Lots of times, people think glaze automatically will be waterproof, but the thing is, if it’s low-fire, you need a higher level of glaze to make sure that it gets some vitrification. But, the unfortunate truth of the matter is, that’s limited. You’ll want to when choosing a glaze for this, realize that you need to look at the effectiveness of this, and you’ll want a glaze that works for this. Ideally, choose something that’s got the following:

  • Good waterproofing properties
  • One that allows it to expand along with contracts at similar rates
  • One that doesn’t crack at microscopic levels

If it does crack, that actually will cause it to not be waterproof. The best test to do this is to put it in the freezer, and then in boiling water, or you can put boiling water into a cup that’s frozen. If you notice that it is not crazing, you’re good.

Stoneware is durable in that sense, but you’ll want to make sure that you do fire it high enough, because even with a good waterproofed glaze on this, putting it only at cone 5 doesn’t protect it from the wear and tear of daily use, and usually isn’t microwave-safe or dishwasher safe. At cone ten, it’s a lot stronger, and it holds up.
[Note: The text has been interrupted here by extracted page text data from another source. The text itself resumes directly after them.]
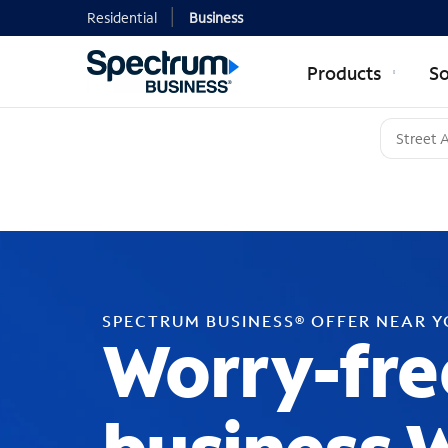
Residential
Business
Products
So
SPECTRUM BUSINESS® OFFER NEAR 
Worry-fre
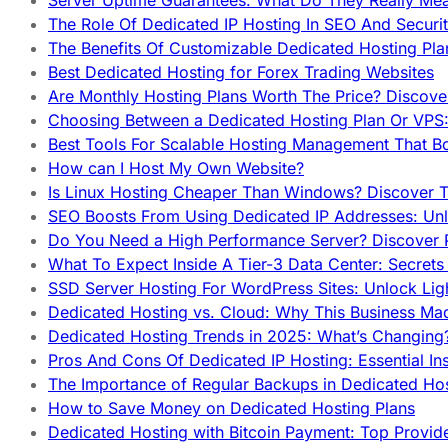
Server Uptime Guarantees: What Do They Really Me
The Role Of Dedicated IP Hosting In SEO And Securi
The Benefits Of Customizable Dedicated Hosting Pla
Best Dedicated Hosting for Forex Trading Websites
Are Monthly Hosting Plans Worth The Price? Discover
Choosing Between a Dedicated Hosting Plan Or VPS:
Best Tools For Scalable Hosting Management That B
How can I Host My Own Website?
Is Linux Hosting Cheaper Than Windows? Discover T
SEO Boosts From Using Dedicated IP Addresses: Unl
Do You Need a High Performance Server? Discover P
What To Expect Inside A Tier-3 Data Center: Secrets
SSD Server Hosting For WordPress Sites: Unlock Lig
Dedicated Hosting vs. Cloud: Why This Business Ma
Dedicated Hosting Trends in 2025: What’s Changing
Pros And Cons Of Dedicated IP Hosting: Essential In
The Importance of Regular Backups in Dedicated Ho
How to Save Money on Dedicated Hosting Plans
Dedicated Hosting with Bitcoin Payment: Top Provid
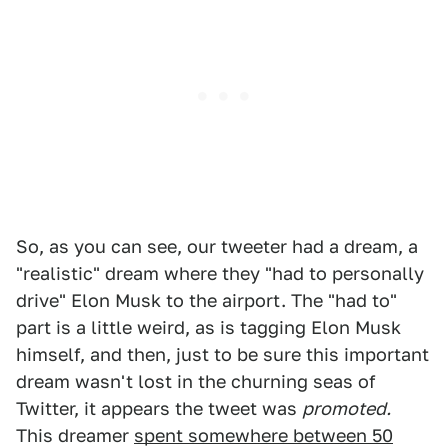
So, as you can see, our tweeter had a dream, a
"realistic" dream where they "had to personally
drive" Elon Musk to the airport. The "had to"
part is a little weird, as is tagging Elon Musk
himself, and then, just to be sure this important
dream wasn't lost in the churning seas of
Twitter, it appears the tweet was
promoted.
This dreamer
spent somewhere between 50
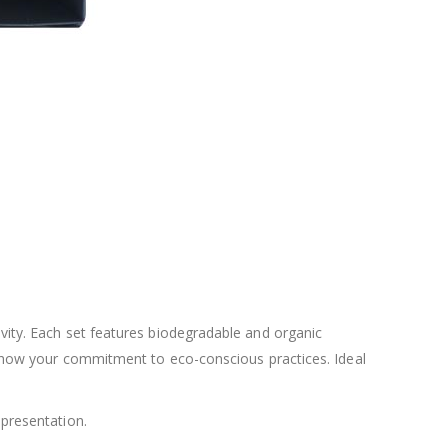
ivity. Each set features biodegradable and organic
nd show your commitment to eco-conscious practices. Ideal
 presentation.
But, there are a few factors with this, and they are the following:

  • If it doesn’t mature, it’s too porous
  • If you overfire, you will melt it, so you need a happy medium
  • You can determine most of the firing ranges based on what the clay says, and you should fire closer to the higher level if you’re creating functional ware

If you’re wondering whether clay has matured or not, do a porosity test, where you take clay, fire it to temperature, and then weigh it, throw it into some boiling water, and then let it cool. Weigh it again in this new unit of time. The difference is the porosity. Typically, it’s around 1-3% ideally, with zero being almost impossible for you to get. Around 4-5, it’s waterproof enough to be functional. Above that, you should try to make sure that you don’t use it as a functional piece, but instead, keep it in a decorative sense. Typically, if you want to use it in the microwave, you want a very low level of porosity, since that will otherwise cause water to leak, and that causes expansion and contractions

When you’re trying to figure out the best means to choose your pottery clay, there are a lot of different factors here. By checking with this, seeing what you should use, and also weighing it against the type of function you want this functional ware to have, and also what colors and textures you want, you’ll be able to choose a clay that works for you, and you’ll be able to create a good and very in-depth undemanding on just what’s going on with the clay.